Experimental code on multi-label dialect identification, developed for the paper Dialect and Variant Identification as a Multi-Label Classification Task: A Proposal Based on Near-Duplicate Analysis (Bernier-Colborne, Goutte, and Léger; VarDial 2023).
We provide this code for the purpose of reproducing the experiments we conducted on the FreCDo dataset. It is licensed under GPL 3.0, as it uses a library licensed under a previous version of GPL.
The scripts below require Python (tested with version 3.9.12), and the following libraries (tested versions are in brackets):
- NumPy (v 1.22.3)
- SciPy (v 1.10.0)
- scikit-learn (v 1.2.1)
- PyTorch (v 1.12.0)
- Transformers (v 4.20.1)
- Datasets (v 2.3.2)
- Levenshtein (v 0.20.9)
- tqdm (v 4.64.0)
The following commands assume that the text files containing the data are split into texts and labels, e.g.:
data/
train.txt
train.labels
dev.txt
dev.labels
test.txt
test.labels
This is the format produced by make_dataset.py
(see below), but if you want to apply these commands to the original version of the FreCDo dataset, you will have to split the train and dev sets into separate files for texts and labels.
All the scripts mentioned below have their own internal documentation, so run python <script-name> -h
for more details on usage.
To analyse exact duplicates in the data, use:
python count_dups.py data.txt data.labels
python show_dups.py data.txt data.labels
To analyse near-duplicates in the data using the Levenshtein edit ratio as similarity measure, with a cutoff at 0.8, use:
python make_sim_matrix.py data.txt sim.pkl -c 0.8 -b 1024 -p loky
python count_near_dups.py sim.pkl data.txt data.labels -m 0.8 -w log.txt -n token
where sim.pkl
will contain the result of the first command.

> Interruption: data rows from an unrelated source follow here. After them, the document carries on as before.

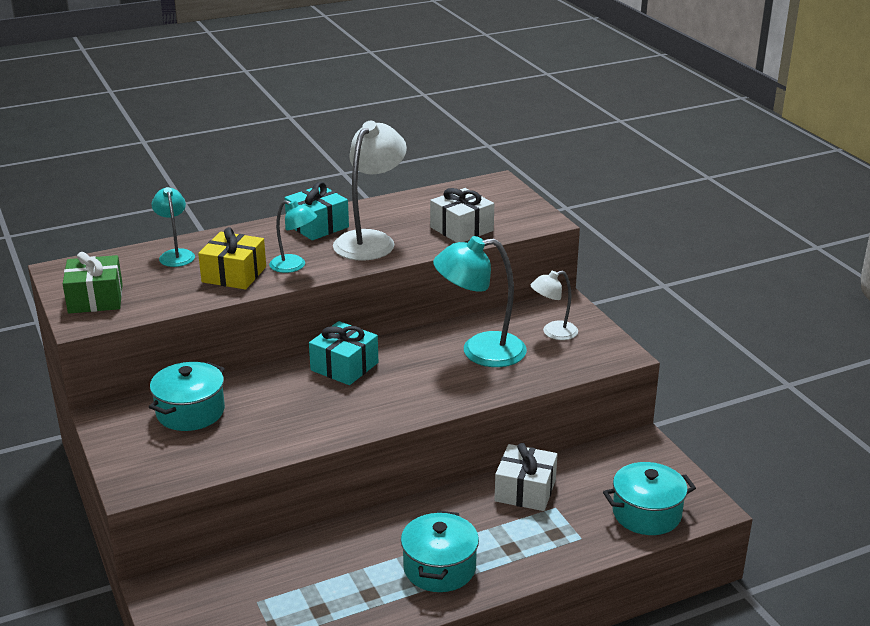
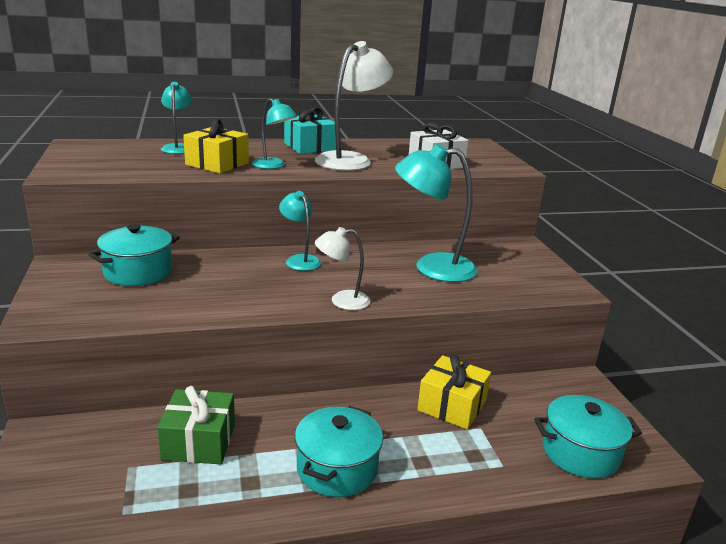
camera: 10 degrees right, 5 degrees down
(95, 299) = (85, 162): green gift -> green gift (199, 442)
(344, 366) = (299, 260): turquoise gift -> turquoise lamp
(525, 490) = (452, 405): white gift -> yellow gift
(553, 333) = (507, 263): white lamp -> white lamp (342, 301)

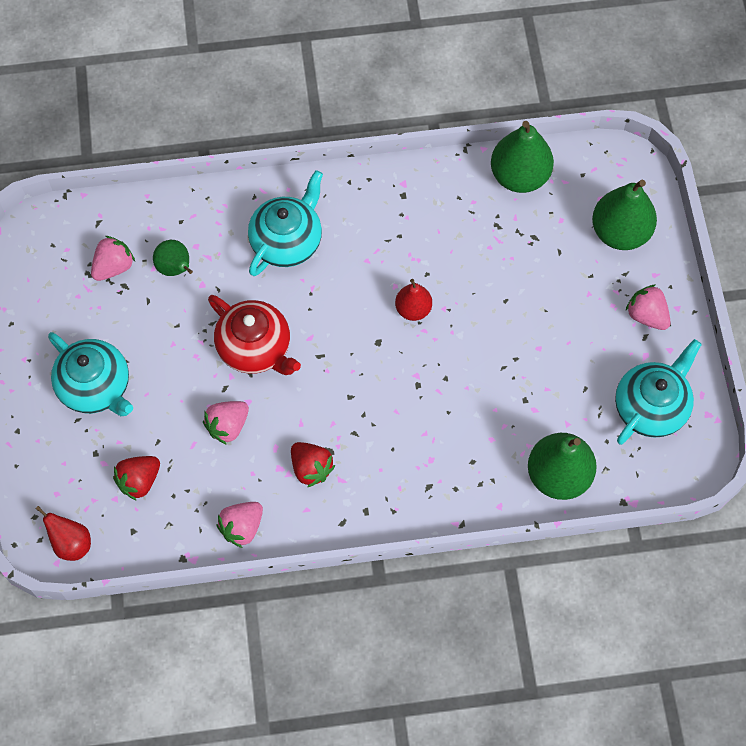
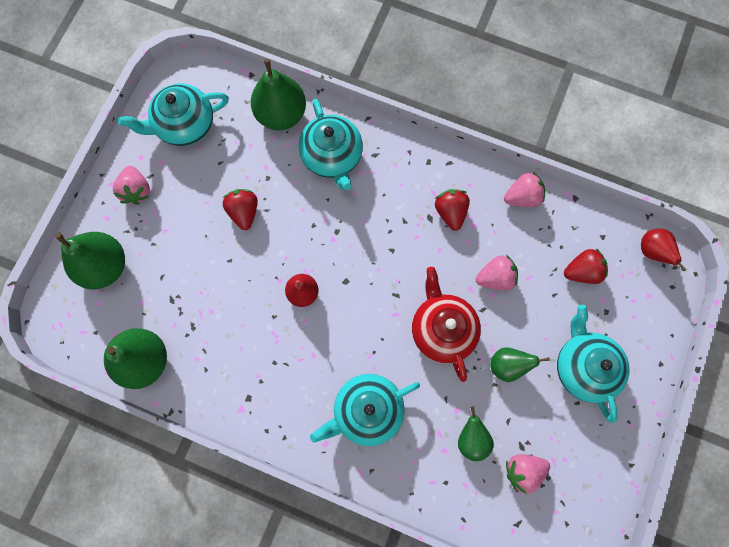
camera: 150 degrees left, 10 degrees up
(173, 349) = (507, 365): none -> green pear
(472, 459) = (332, 157): none -> turquoise teapot
(524, 353) = (244, 212): none -> red strawberry

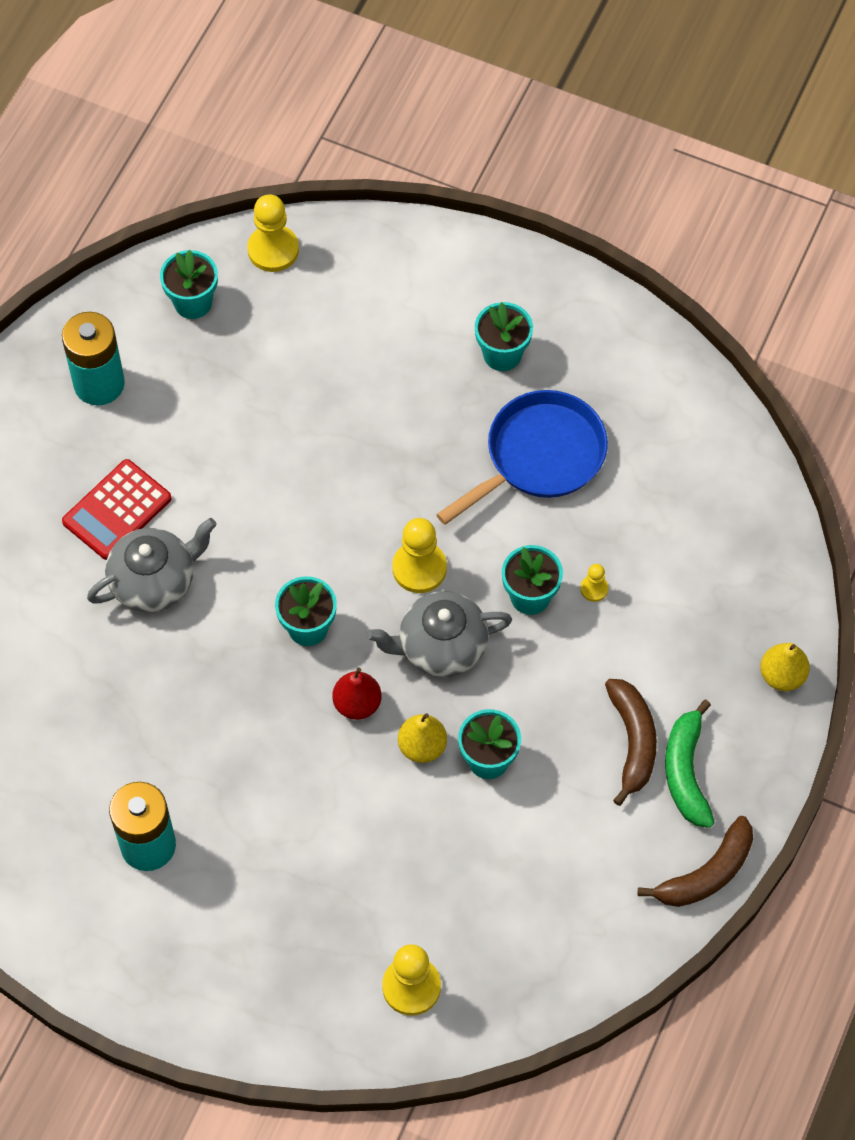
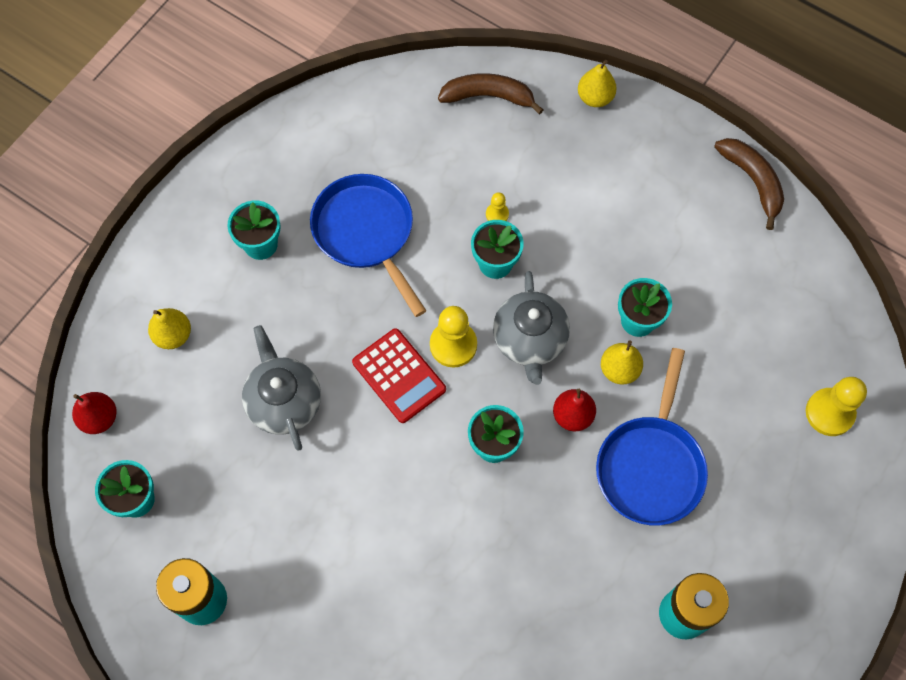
camera: 80 degrees left, 5 degrees up
(117, 510) = (343, 600): red calculator -> red calculator (399, 376)
(154, 581) = (423, 574): grey teapot -> grey teapot (284, 401)
(273, 250) = (99, 418): yellow pawn -> red pear
(311, 793) = (651, 466): none -> blue pan
(377, 295) = (173, 335): none -> yellow pear
(632, 742) = (636, 211): brown banana -> brown banana (488, 96)
(686, 772) = (666, 179): green banana -> none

To make a random split from the original split of the FreCDo dataset, optionally combine labels of (near) duplicates, and produce various representations of the resulting data, use:
python make_dataset.py original-data.txt original-data.labels sim.pkl dir_modified_data -m 0.8 -t 0.85 -d 0.05
where original-data.txt
and original-data.labels
should contain the complete source data, and dir_modified_data
will contain the result.
To finetune a CamemBERT model and evaluate it, use one of the following (for single-label and multi-label classification respectively):
python finetune_single.py train.txt train.labels dev.txt dev.labels dir_checkpoint --freeze_embeddings --freeze_encoder_upto 10
python finetune_multi.py train.txt train.labels dev.txt dev.labels dir_checkpoint --freeze_embeddings --freeze_encoder_upto 10
where dir_checkpoint
will contain the resulting model, the training logs, etc.
To evaluate classifiers, use:
python predict.py dir_checkpoint/checkpoint/best_model dir_checkpoint/checkpoint/tokenizer test.txt pred.labels
python evaluate.py pred.labels test.labels multi
where pred.labels
will contain the predicted labels output by the first command.
All files in this repository are Copyright (C) 2023 National Research Council Canada.
This software is licensed under GPL version 3. It relies on the Levenshtein library, which is licensed under GPL version 2 (or any later version). Licence compatibility of all python dependencies has been confirmed with licensecheck 2023.1.3.